The circulating metabolites measured during newborn screening are known to be affected by gestational age, and many of these metabolites are measured during routine newborn screening. Thus, we sought to explore the potential for newborn screening-based metabolomics to offer additional insights into rates of preterm birth.
Leveraging 2 years of health administrative and newborn screening analyte data from NSO for approximately 250,000 infants, our group developed an algorithm capable of accurately estimating GA to within 1.06 weeks of ultrasound-validated GA.
We then explored the addition of fetal-to-adult hemoglobin ratios into our model, and validated model performance among infants of immigrant mothers in Canada and a cohort of infants in Matlab, Bangladesh.

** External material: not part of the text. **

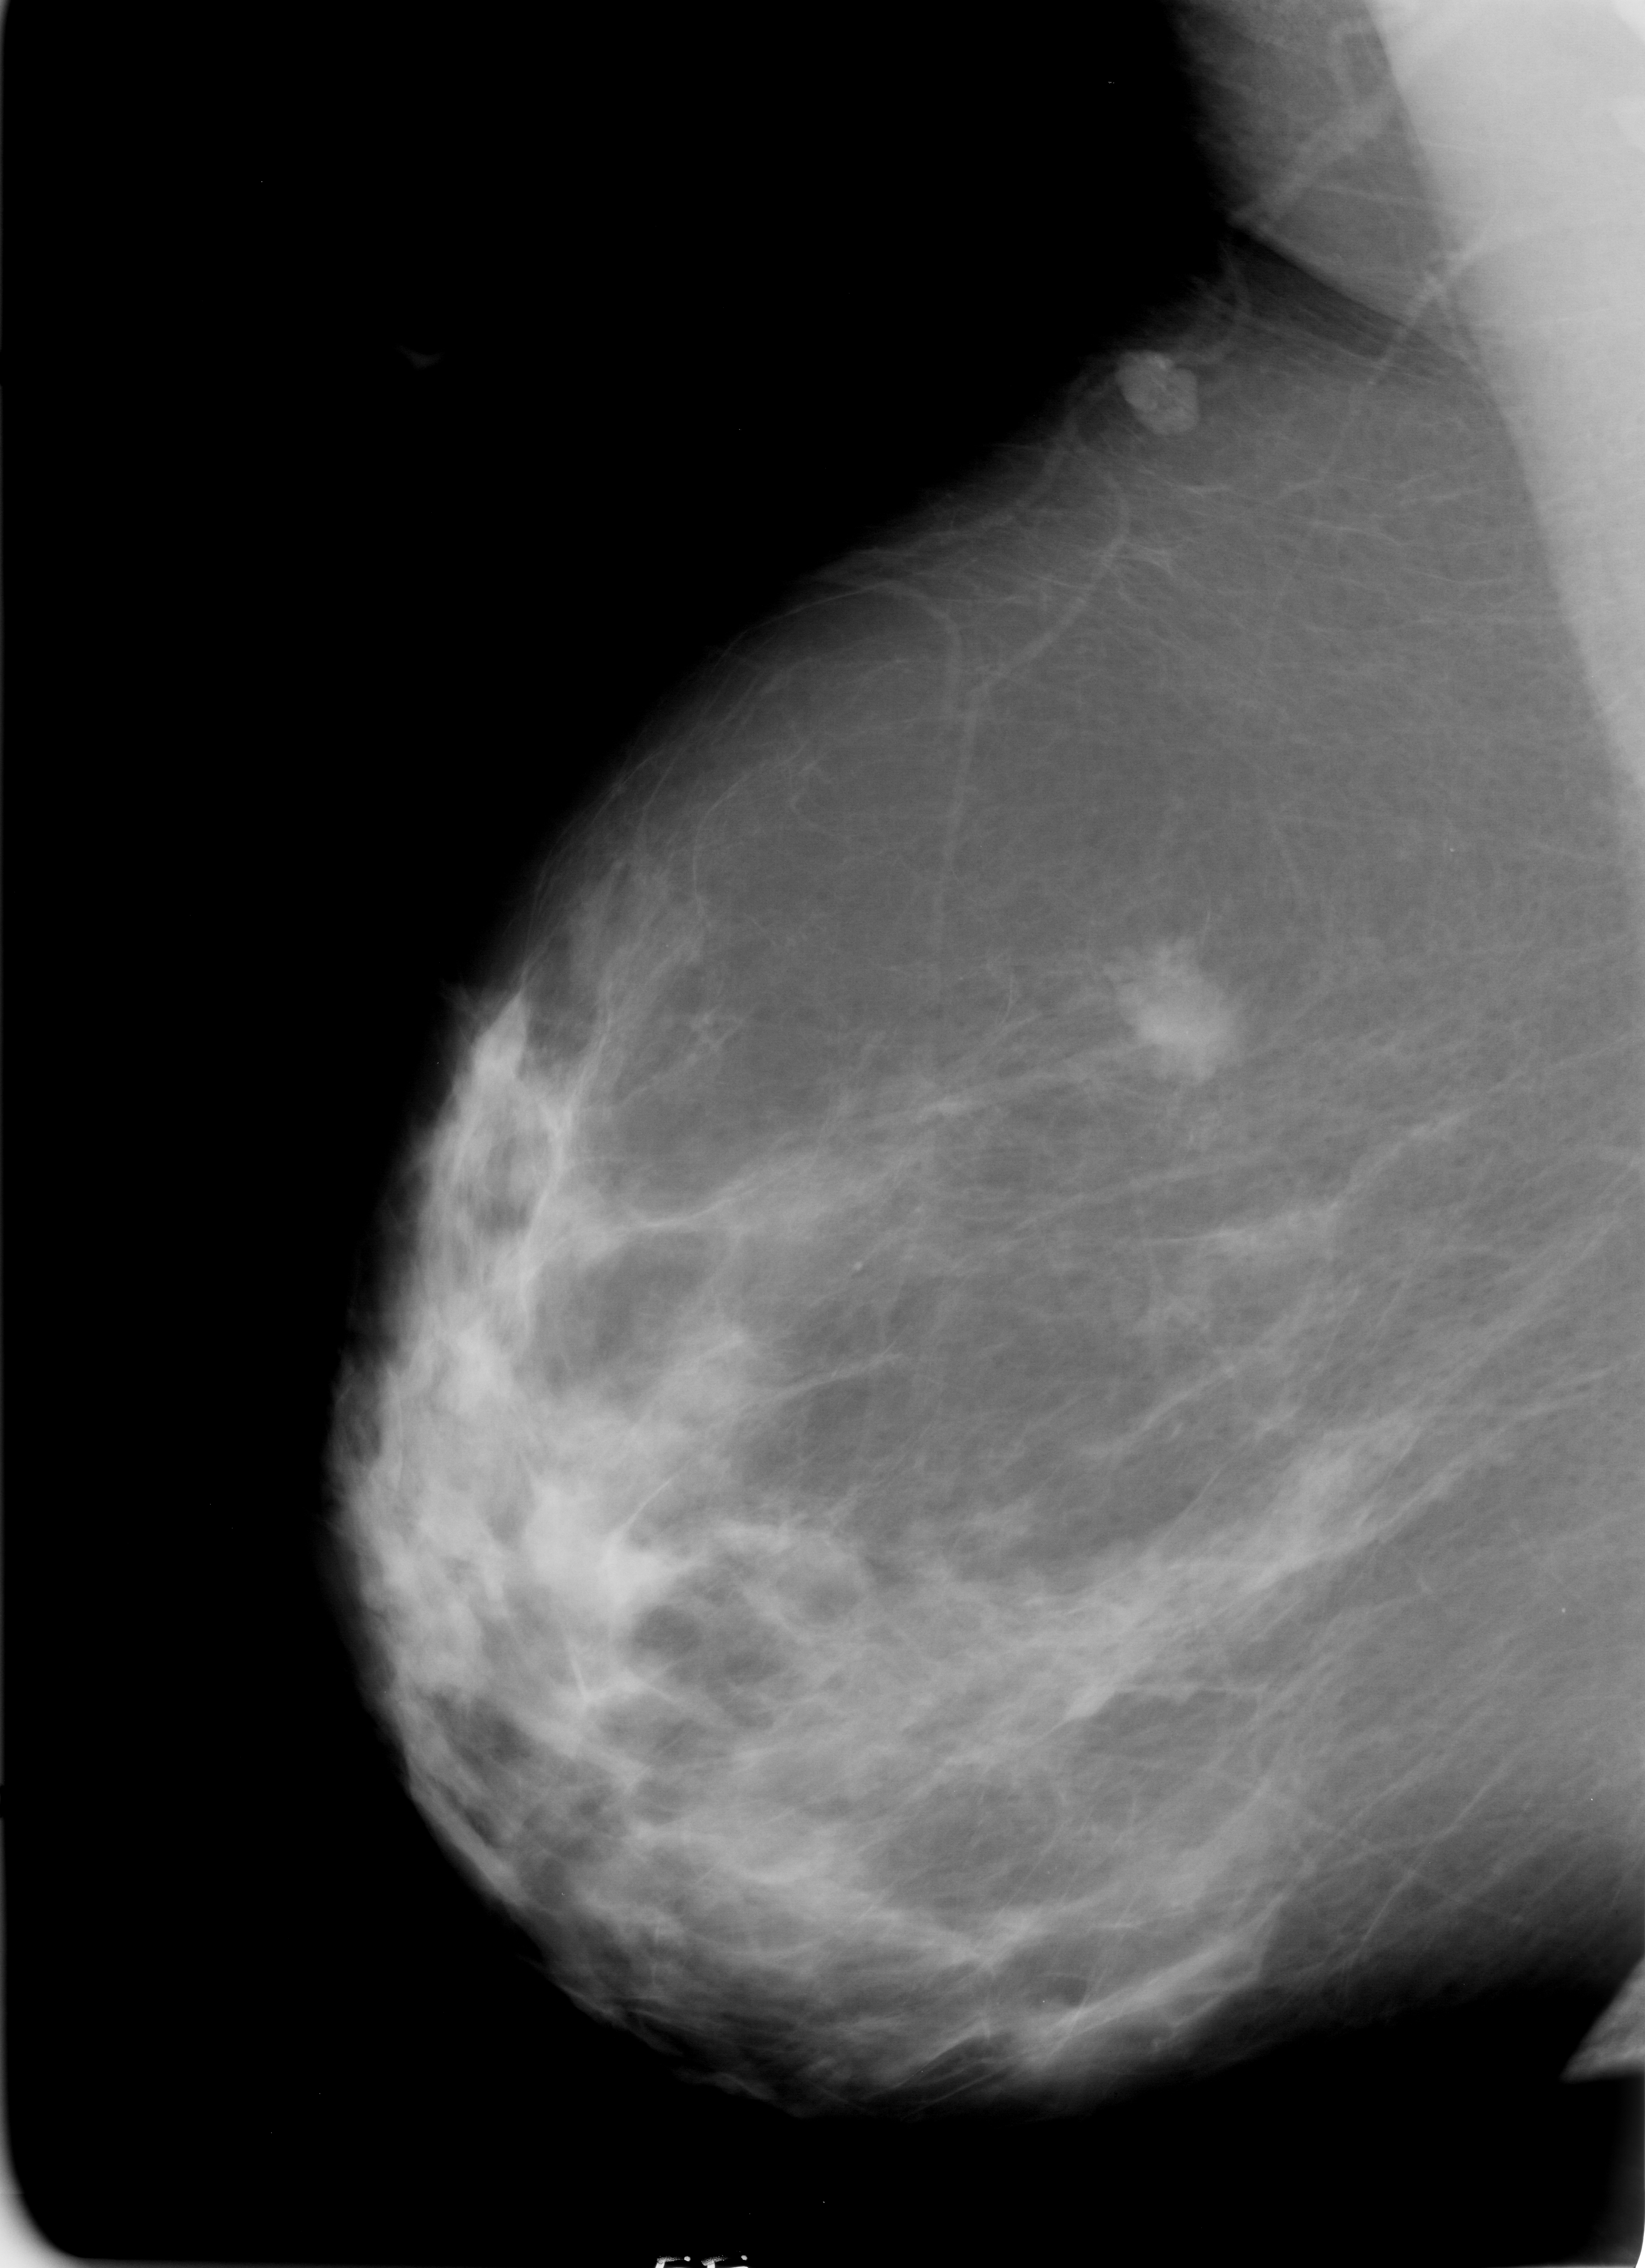
Scanned film-screen mammogram, right breast, mediolateral oblique (MLO) view, BI-RADS breast density category 2 (scale 1–4).
Abnormality record for this image: mass, shape lobulated, margins circumscribed / ill defined; BI-RADS assessment category 4; subtlety rating 4 on a 1 (subtle) to 5 (obvious) scale; pathology result (as recorded, not read from the image): malignant.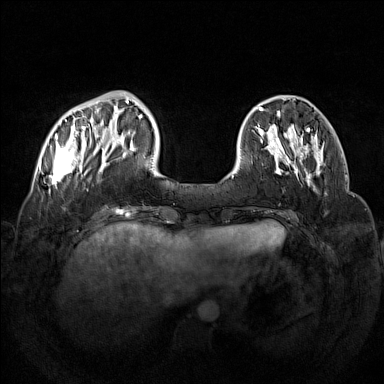
Breast MRI (dynamic contrast-enhanced), one axial slice; slice 37 of 160 in the series (ordered by position); dynamic contrast-enhanced series, time point 2 of 7 at this slice position (early post-contrast); 1.5 T; TE 1.8 ms, TR 5 ms; 1 mm slice thickness; 384 × 384 image matrix, field of view 350 × 350 mm. Female patient.
Annotated regions visible in this slice (semi-automatically segmented with operator editing):
- enhancing-tissue mask used for the functional tumour volume (all voxels passing the contrast-enhancement thresholds inside the analysis volume; usually the tumour): box from (x=49, y=92) to (x=133, y=194) px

Our ongoing efforts to improve the precision of our models in a variety of settings have demonstrated that metabolomics techniques may be used to generate estimates of GA that are accurate to within 1–2 weeks of ultrasound-derived GA. Future enhancements will be based on applying novel machine learning techniques to improve the accuracy of our models, and developing point of care testing to improve the intervention’s cost-effectiveness.
Declaration of interest
The authors have no relevant affiliations or financial involvement with any organization or entity with a financial interest in or financial conflict with the subject matter or materials discussed in the manuscript. This includes employment, consultancies, honoraria, stock ownership or options, expert testimony, grants or patents received or pending, or royalties.
Reviewer disclosures
Peer reviewers on this manuscript have no relevant financial or other relationships to disclose.